Les enfants apprennent qu’il est dans leur intérêt d’agir selon ces règles
explicites. Dans ces familles, on travaille sur l’autocontrôle des enfants, on
prévient que si certaines choses ne sont pas faites, cela aura telles
conséquences. A contrario, dans les familles plus populaires, nous avons
observé que les parents ont davantage tendance à imposer l’autorité de
l’extérieur. L’enfant fait ce qu’il veut jusqu’au moment où les parents disent
stop car il dépasse les bornes, mais l’enfant a peu conscience de la nature de
ces bornes. Certains ont ainsi du mal à intégrer les limites. L’autorité est
donc quelque chose d’extérieur plutôt qu’elle n’est intériorisée.

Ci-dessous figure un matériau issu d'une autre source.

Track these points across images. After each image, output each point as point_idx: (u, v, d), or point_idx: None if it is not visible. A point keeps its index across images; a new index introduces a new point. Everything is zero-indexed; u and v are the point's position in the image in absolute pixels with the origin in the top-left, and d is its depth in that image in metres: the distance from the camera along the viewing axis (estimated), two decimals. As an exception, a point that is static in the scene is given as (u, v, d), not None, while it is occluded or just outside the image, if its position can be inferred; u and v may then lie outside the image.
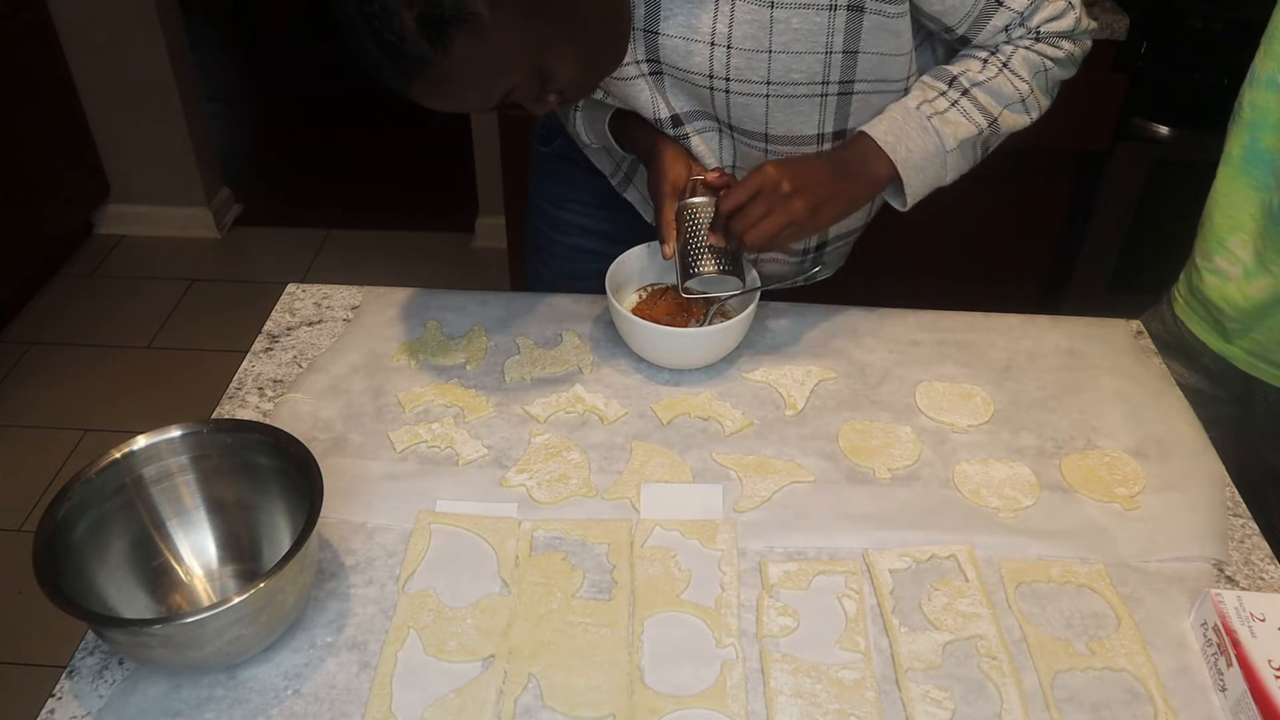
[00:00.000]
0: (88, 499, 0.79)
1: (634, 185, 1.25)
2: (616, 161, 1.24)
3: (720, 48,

Ces comportements se prolongent en classe. Or,
l’école ne fonctionne que sur le modèle d’autorité autocontraint. Par la suite,
cela fait que les étudiants n’ont pas tous le même degré d’autonomie et
d’autodiscipline. Pour réussir à l’université, en particulier, il faut pouvoir
se mettre au travail par soi-même Quand j’enseignais à des premières années, je
disais bien aux étudiants, en particulier ceux issus de milieux populaires, de
se faire des programmes de travail, de lire tous les jours, d’organiser leur
temps de manière cadrée. A la fac, personne ne va vous sursolliciter, il est
facile de se laisser couler. Il est capital de compenser par un travail
personnel tout ce qu’on ne va pas vous demander, et qui est pourtant
nécessaire. Et cela, c’est quelque chose pour lequel les étudiants sont très
inégalement préparés. Le problème, c’est que dans le système actuel, ce sont
les élèves de classes préparatoires qui bénéficient des meilleures conditions
d’encadrement. Or, ce sont aussi ceux qui savent déjà le mieux s’organiser, qui
sont les plus autonomes… A côté, dans les universités, il y a moins d’heures de
cours, moins d’encadrement, les étudiants ne sont pas évalués avant les
partiels de janvier… Ils ont du mal à savoir ce qu’ils valent, alors qu’en
prépa, les devoirs et les khôlles se succèdent chaque semaine, sans parler des
concours blancs.
Avez-vous observé d’autres facteurs qui pèsent sur la
réussite étudiante ? Le degré d’autonomie matérielle dont dispose un
étudiant joue un rôle considérable. Les parents les plus aisés peuvent aider
leur enfant à payer son loyer, ses repas, ses transports, son ordinateur, pour
qu’il puisse se consacrer uniquement à ses études. Ceux qui n’ont pas cette
chance doivent travailler, parfois à mi-temps. Non seulement ils sont moins
armés scolairement, mais ils vivent dans des conditions qui ne favorisent pas
la réussite. La nature des jobs joue aussi beaucoup. Les étudiants les plus
aisés mettent à profit leurs étés pour travailler, mais sous forme de stages ou
de jobs dans de grandes entreprises ou des institutions culturelles par
exemple, des choses que l’on peut plus facilement valoriser sur un CV qu’un
emploi étudiant à l’année dans un supermarché ou dans la restauration rapide.